Now, as a Mizrahi-Jewish-Arab artist, a son of immigrants whose concerns and dreams were and still are not considered real in the eyes and imagination of the Western world, I had to find a way to document the stories of my parents. I don't really have a choice.
I am trying to be honest and not just fulfill this ridiculous assignment that attempts to anchor a film in an individual, THE director. Well, I am tired of Directors. I am more interested in artists, poets who dare to take risks, appear vulnerable, and are ready to be challenged by the impossible task: to tell the truth.
At times, I am first to admit, in the process of filming I continually question my responsibility as my non-actors received eviction notices or simply didn't know how to operate the stove. Why and for how long you need to pretend that you are a passive spectator, a fly lost on a wall? Who has the privilege to assume that he (it's too often a blond he) is invisible as he holds the camera but then appears ever so present elsewhere? What is behind this infantile obsession with invisibility? Can anyone doubt that this is a calamity? Could I think about other models of artistic interaction and acting in outrageously kind and anarchically human in such unprecedented times of deep division and moral crisis?
For me, this film focuses on realities and experiences most Americans do not know exist. It portrays the courage and pitfalls involved in starting a new life and going through the colorless and gray days of the American metropolis; the scarce but the often more valuable moments of total freedom; the rare opportunities, too precious to be lost, to be heard by bureaucratic systems; the insistence to maintain a sense of hope and dignity in the face of a brazen and racist political rhetoric; the exhaustion and surprising resilience that follow long days of uncertainty. While migrant and refugee narratives have long been dominated by excessive victimization interlaced with a heightened sense of decontextualized and heavily mediated image of hysteria and terror, I have asked how can film initiate a conversation in spaces dominated by apathy and fear. If indeed the "film of tomorrow will be an act of love," as François Truffaut suggested, how can we imagine the film of today in a time eclipsed by panic and suspicion about the ubiquity of the camera and its endless manipulations?
More than once, while in the car, and after Sibhatleab just informed me that he wants to go back to his prison, I ask him to smile, "keep your hope." Alas, I force him to eat lunch with me. I know that if it were up to him, he would starve for days. I still don't know whether I did the right thing, whether such a "thing" actually exists. Should I reveal myself? Why don't I just follow other films and allow thousands of brown and black bodies (just like my parents) pass by mute? Just film and stop feeling. Get the right image. Capture the drama and hide behind the camera.

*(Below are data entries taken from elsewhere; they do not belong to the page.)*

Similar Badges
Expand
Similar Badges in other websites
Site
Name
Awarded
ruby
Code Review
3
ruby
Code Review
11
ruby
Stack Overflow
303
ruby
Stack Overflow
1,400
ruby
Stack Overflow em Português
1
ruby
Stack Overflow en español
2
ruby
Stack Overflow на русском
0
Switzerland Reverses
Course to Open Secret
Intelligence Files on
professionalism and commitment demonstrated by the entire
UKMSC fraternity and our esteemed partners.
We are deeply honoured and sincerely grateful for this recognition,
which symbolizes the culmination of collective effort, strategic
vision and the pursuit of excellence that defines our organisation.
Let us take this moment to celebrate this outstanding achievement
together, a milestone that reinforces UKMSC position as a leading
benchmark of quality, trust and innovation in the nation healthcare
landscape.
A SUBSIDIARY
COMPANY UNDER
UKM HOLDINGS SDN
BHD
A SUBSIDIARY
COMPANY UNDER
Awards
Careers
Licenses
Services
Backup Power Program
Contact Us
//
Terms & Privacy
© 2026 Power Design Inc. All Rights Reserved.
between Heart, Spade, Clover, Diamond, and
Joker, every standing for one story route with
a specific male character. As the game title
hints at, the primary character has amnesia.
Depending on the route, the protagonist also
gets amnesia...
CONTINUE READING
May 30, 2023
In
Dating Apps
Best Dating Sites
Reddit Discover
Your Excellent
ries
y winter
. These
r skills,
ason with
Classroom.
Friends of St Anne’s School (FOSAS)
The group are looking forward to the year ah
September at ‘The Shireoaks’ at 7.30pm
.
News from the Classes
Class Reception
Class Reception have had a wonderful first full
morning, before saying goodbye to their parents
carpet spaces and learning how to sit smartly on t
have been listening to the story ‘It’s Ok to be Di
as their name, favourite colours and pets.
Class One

But I am not interested in hiding.
Even more strongly, I wished to describe the feelings about immigration, rather than immigration itself and the overly sensationalized news about refugees that follow it. What are people thinking? What are they doing when they are asked to begin anew? How are they coping? What makes them happy? What do they remember? What do they insist on forgetting? And what do they wish to forget? In the course of filming, it became clear to me that reality of immigrants is always more brutal, beautiful, and fantastic than any script.